▶ _BRANO SCELTO_
■ ■ ■ ■ ■ ■ ■

Nel Vangelo, che la Liturgia ci propone questa domenica, sono raccontate due scene di vita che accadono anche oggi e che ci invitano ad un esame di coscienza, su come deve essere il nostro modo di essere cristiani: umili e devoti. Infatti, anche a noi oggi Gesù dice quello che, nel Tempio di Gerusalemme, insegnò ai suoi discepoli: “‘Guardatevi dagli scribi, che amano passeggiare in lunghe vesti, ricevere saluti nelle piazze, avere i primi seggi nelle sinagoghe e i primi posti nei banchetti. Divorano le case delle vedove e pregano a lungo per farsi vedere. Essi riceveranno una condanna più severa’. Seduto di fronte al tesoro, osservava come la folla vi gettava monete. Tanti ricchi ne gettavano molte. Ma, venuta una vedova povera, vi gettò due monetine, che fanno un soldo. Allora, chiamati a sé i suoi discepoli, disse loro: ‘In verità io vi dico: questa vedova, così povera, ha gettato nel tesoro più di tutti gli altri. Tutti infatti hanno gettato parte del loro superfluo. Lei invece, nella sua miseria, vi ha gettato tutto quello che aveva, tutto quanto aveva per vivere’”. (Mc 12,38-44)
Il primo scopo della prima scena, nella quale il Cristo parla degli scribi è quello di denunciare alcuni modi sbagliati di agire, che possono essere di qualsiasi uomo religioso, in ogni epoca. Uomini simili si rivelano, anzitutto, nei loro atteggiamenti vanitosi, un difetto che potrebbe anche farci sorridere ma sempre, purtroppo, attuale.
Gli scribi si esibiscono con abiti ricercati, pretendono deferenza e venerazione. Ma la cosa più grave è che costoro hanno introdotto nella loro vita l’inganno (“divorano le case delle vedove e ostentano lunghe preghiere”). Un duplice inganno, quello di separare il culto di Dio dalla giustizia: si prega Dio e si danneggiano i poveri. E quello, ancor peggiore, che consiste nell’illudersi di amare Dio e il prossimo, e invece gli scribi non amano che se stessi. L’autorità morale di cui godono, la dottrina che possiedono, le pratiche religiose che compiono, tutto è utilizzato da loro a mettersi in luce, tutto è strumentalizzato a loro vantaggio. Persino i criteri della giustizia finiscono con l’identificarsi con il loro tornaconto.

■ ■ ■ ■ ■ ■ ■

▶ _DATI DI PARTENZA_
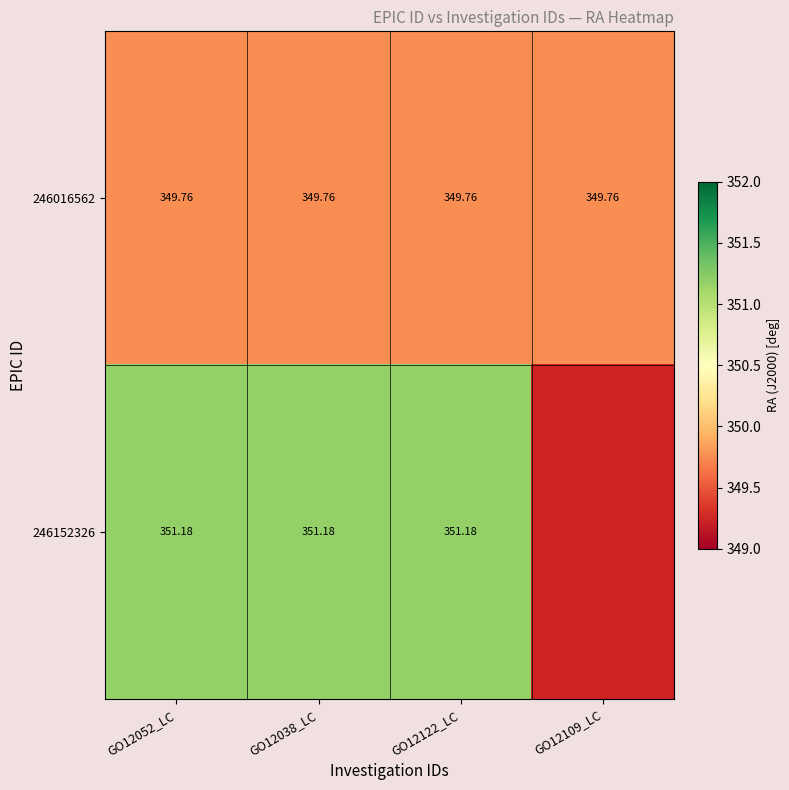

At how many categories does at least one series exceed 350?

3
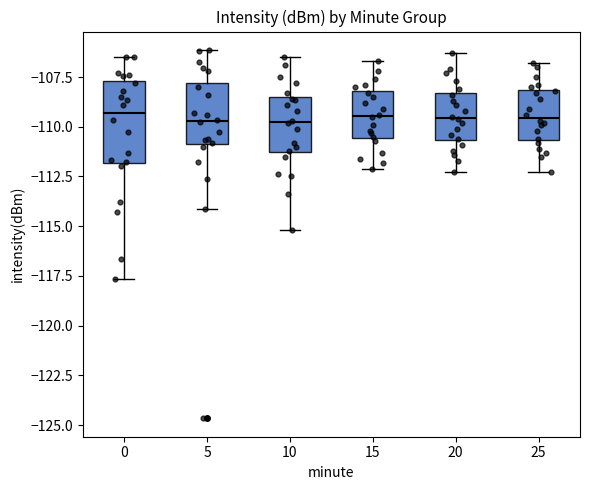

Reading left to right, read every box against the y-axis: the position of its median line, the range the box covers, and the ends of its whiskers. The values are not printed on the chart, so give them approximately, as read against the axis.

0: median -109.5, box -112.0 to -107.5, whiskers -117.5 to -106.5
5: median -109.5, box -111.0 to -108.0, whiskers -114.0 to -106.0
10: median -109.5, box -111.5 to -108.5, whiskers -115.0 to -106.5
15: median -109.5, box -110.5 to -108.0, whiskers -112.0 to -106.5
20: median -109.5, box -110.5 to -108.5, whiskers -112.5 to -106.5
25: median -109.5, box -110.5 to -108.0, whiskers -112.5 to -107.0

■ ■ ■ ■ ■ ■ ■

▶ _COMPITO 1_
Secondo il brano, per quale motivo Gesù dice che la vedova povera ha gettato nel tesoro più di tutti gli altri? Rispondi in una o due frasi.
▶ _COMPITO 2_
Converti in una tabella Markdown con le colonne «Nr» e «Riga» la parte delle righe dei dati che inizia con la riga contenente "0: median -109.5, box -112.0" e arriva fino alla fine delle righe, estremi compresi. Ometti le righe vuote e le immagini.

▶ _SPAZIO RISPOSTA 1_
Perché tutti gli altri hanno gettato parte del loro superfluo. Lei invece, nella sua miseria, ha gettato tutto quello che aveva, tutto quanto aveva per vivere.

▶ _SPAZIO RISPOSTA 2_
| Nr | Riga |
|---|---|
| 1 | 0: median -109.5, box -112.0 to -107.5, whiskers -117.5 to -106.5 |
| 2 | 5: median -109.5, box -111.0 to -108.0, whiskers -114.0 to -106.0 |
| 3 | 10: median -109.5, box -111.5 to -108.5, whiskers -115.0 to -106.5 |
| 4 | 15: median -109.5, box -110.5 to -108.0, whiskers -112.0 to -106.5 |
| 5 | 20: median -109.5, box -110.5 to -108.5, whiskers -112.5 to -106.5 |
| 6 | 25: median -109.5, box -110.5 to -108.0, whiskers -112.5 to -107.0 |